# RNN

In [5]:
import numpy as np

### RNN Cell

- 正向传播
$$
\begin{align*}
a^{<t>} &= tanh(W_{ax}x^{<t>} + W_{aa}a^{<t-1>} + b_a) \\
\hat{y}^{<t>} &= softmax(W_{ya}a^{<t>} + b_y) 
\end{align*}
$$

- 反向传播
$$
\begin{align*}
\frac{\partial a^{<t>}}{\partial W_{ax}} &= (1 - \tanh(W_{ax}x^{<t>} + W_{aa}a^{<t-1>} + b)^2)\cdot x^{<t>T} \\
\frac{\partial a^{<t>}}{\partial W_{aa}} &= (1 - \tanh(W_{ax}x^{<t>} + W_{aa}a^{<t-1>} + b)^2)\cdot a^{<t-1>T} \\
\frac{\partial a^{<t>}}{\partial b} &= \sum_{batch}(1 - \tanh(W_{ax}x^{<t>} + W_{aa}a^{<t-1>} + b)^2) \\
\frac{\partial a^{<t>}}{\partial x^{<t>}} &= W_{ax}^T \cdot (1 - \tanh(W_{ax}x^{<t>} + W_{aa}a^{<t-1>} + b)^2) \\
\frac{\partial a^{<t>}}{\partial x^{<t-1>}} &= W_{aa}^T \cdot (1 - \tanh(W_{ax}x^{<t>} + W_{aa}a^{<t-1>} + b)^2) \\
\end{align*}
$$


In [3]:
class RNNCell():
    def __init__(self, n_out, act_fn="Tanh", init="glorot_uniform", optimizer=None):
        """
        Parameters
        ----------
        n_out : int
            The dimension of a single hidden state / output on a given timestep
        act_fn : str, :doc:`Activation <numpy_ml.neural_nets.activations>` object, or None
            The activation function for computing ``A[t]``. Default is `'Tanh'`.
        init : {'glorot_normal', 'glorot_uniform', 'he_normal', 'he_uniform'}
            The weight initialization strategy. Default is `'glorot_uniform'`.
        optimizer : str, :doc:`Optimizer <numpy_ml.neural_nets.optimizers>` object, or None
            The optimization strategy to use when performing gradient updates
            within the :meth:`update` method.  If None, use the :class:`SGD
            <numpy_ml.neural_nets.optimizers.SGD>` optimizer with default
            parameters. Default is None.
        """
        self.init = init
        self.n_in = None
        self.n_out = n_out
        self.n_timesteps = None
        self.act_fn = ActivationInitializer(act_fn)()
        self.parameters = {"Waa": None, "Wax": None, "ba": None, "bx": None}
        self.is_initialized = False

    def _init_params(self):
        self.X = []
        init_weights = WeightInitializer(str(self.act_fn), mode=self.init)

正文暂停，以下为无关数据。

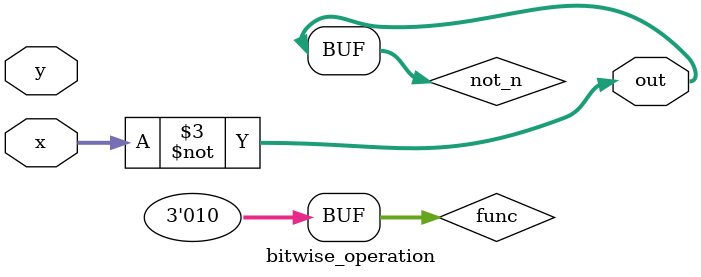
<source format=v>

module bitwise_operation(x, y, out);
  // IO ports
  input  [15:0] x, y;
  output [15:0] out;

  // Net declarations
  wire [15:0] and_n, or_n, not_n, xor_n;
  wire [2:0] func;

  // Assignments
  assign func = 3'b010; // Select NOT operation
  assign and_n  = x & y;
  assign or_n   = x | y;
  assign not_n  = ~x;
  assign xor_n  = x ^ y;
  assign out = not_n;

endmodule
</source>
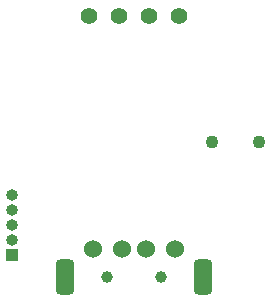
<source format=gbs>
G04 #@! TF.GenerationSoftware,KiCad,Pcbnew,(6.0.9)*
G04 #@! TF.CreationDate,2023-01-08T15:40:12+09:00*
G04 #@! TF.ProjectId,WBMon,57424d6f-6e2e-46b6-9963-61645f706362,1.0*
G04 #@! TF.SameCoordinates,Original*
G04 #@! TF.FileFunction,Soldermask,Bot*
G04 #@! TF.FilePolarity,Negative*
%FSLAX46Y46*%
G04 Gerber Fmt 4.6, Leading zero omitted, Abs format (unit mm)*
G04 Created by KiCad (PCBNEW (6.0.9)) date 2023-01-08 15:40:12*
%MOMM*%
%LPD*%
G01*
G04 APERTURE LIST*
G04 Aperture macros list*
%AMRoundRect*
0 Rectangle with rounded corners*
0 $1 Rounding radius*
0 $2 $3 $4 $5 $6 $7 $8 $9 X,Y pos of 4 corners*
0 Add a 4 corners polygon primitive as box body*
4,1,4,$2,$3,$4,$5,$6,$7,$8,$9,$2,$3,0*
0 Add four circle primitives for the rounded corners*
1,1,$1+$1,$2,$3*
1,1,$1+$1,$4,$5*
1,1,$1+$1,$6,$7*
1,1,$1+$1,$8,$9*
0 Add four rect primitives between the rounded corners*
20,1,$1+$1,$2,$3,$4,$5,0*
20,1,$1+$1,$4,$5,$6,$7,0*
20,1,$1+$1,$6,$7,$8,$9,0*
20,1,$1+$1,$8,$9,$2,$3,0*%
G04 Aperture macros list end*
%ADD10C,1.400000*%
%ADD11C,1.100000*%
%ADD12R,1.000000X1.000000*%
%ADD13O,1.000000X1.000000*%
%ADD14C,1.000000*%
%ADD15C,1.524000*%
%ADD16RoundRect,0.400000X-0.400000X-1.100000X0.400000X-1.100000X0.400000X1.100000X-0.400000X1.100000X0*%
G04 APERTURE END LIST*
D10*
X-3810000Y11730000D03*
X-1270000Y11730000D03*
X1270000Y11730000D03*
X3810000Y11730000D03*
D11*
X10600000Y1000000D03*
X6600000Y1000000D03*
D12*
X-10300000Y-8500000D03*
D13*
X-10300000Y-7230000D03*
X-10300000Y-5960000D03*
X-10300000Y-4690000D03*
X-10300000Y-3420000D03*
D14*
X-2250000Y-10400000D03*
X2250000Y-10400000D03*
D15*
X3500000Y-8000000D03*
X1000000Y-8000000D03*
X-1000000Y-8000000D03*
X-3500000Y-8000000D03*
D16*
X-5850000Y-10400000D03*
X5850000Y-10400000D03*
M02*

</source>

        Wax = init_weights((self.n_in, self.n_out))
        Waa = init_weights((self.n_out, self.n_out))
        ba = np.zeros((self.n_out, 1))
        bx = np.zeros((self.n_out, 1))

        self.parameters = {"Waa": Waa, "Wax": Wax, "ba": ba, "bx": bx}

        self.gradients = {
            "Waa": np.zeros_like(Waa),
            "Wax": np.zeros_like(Wax),
            "ba": np.zeros_like(ba),
            "bx": np.zeros_like(bx),
        }

        self.derived_variables = {
            "A": [],
            "Z": [],
            "n_timesteps": 0,
            "current_step": 0,
            "dLdA_accumulator": None,
        }

        self.is_initialized = True

    def forward(self, Xt):
        """
        Compute the network output for a single timestep.

        Parameters
        ----------
        Xt : :py:class:`ndarray <numpy.ndarray>` of shape `(n_ex, n_in)`
            Input at timestep `t` consisting of `n_ex` examples each of
            dimensionality `n_in`.

        Returns
        -------
        At: :py:class:`ndarray <numpy.ndarray>` of shape `(n_ex, n_out)`
            The value of the hidden state at timestep `t` for each of the
            `n_ex` examples.
        """
        if not self.is_initialized:
            self.n_in = Xt.shape[1]
            self._init_params()

        # increment timestep
        self.derived_variables["n_timesteps"] += 1
        self.derived_variables["current_step"] += 1

        # Retrieve parameters
        ba = self.parameters["ba"]
        bx = self.parameters["bx"]
        Wax = self.parameters["Wax"]
        Waa = self.parameters["Waa"]

        # initialize the hidden state to zero
        As = self.derived_variables["A"]
        if len(As) == 0:
            n_ex, n_in = Xt.shape
            A0 = np.zeros((n_ex, self.n_out))
            As.append(A0)

        # compute next hidden state
        Zt = As[-1] @ Waa + ba.T + Xt @ Wax + bx.T
        At = self.act_fn(Zt)

        self.derived_variables["Z"].append(Zt)
        self.derived_variables["A"].append(At)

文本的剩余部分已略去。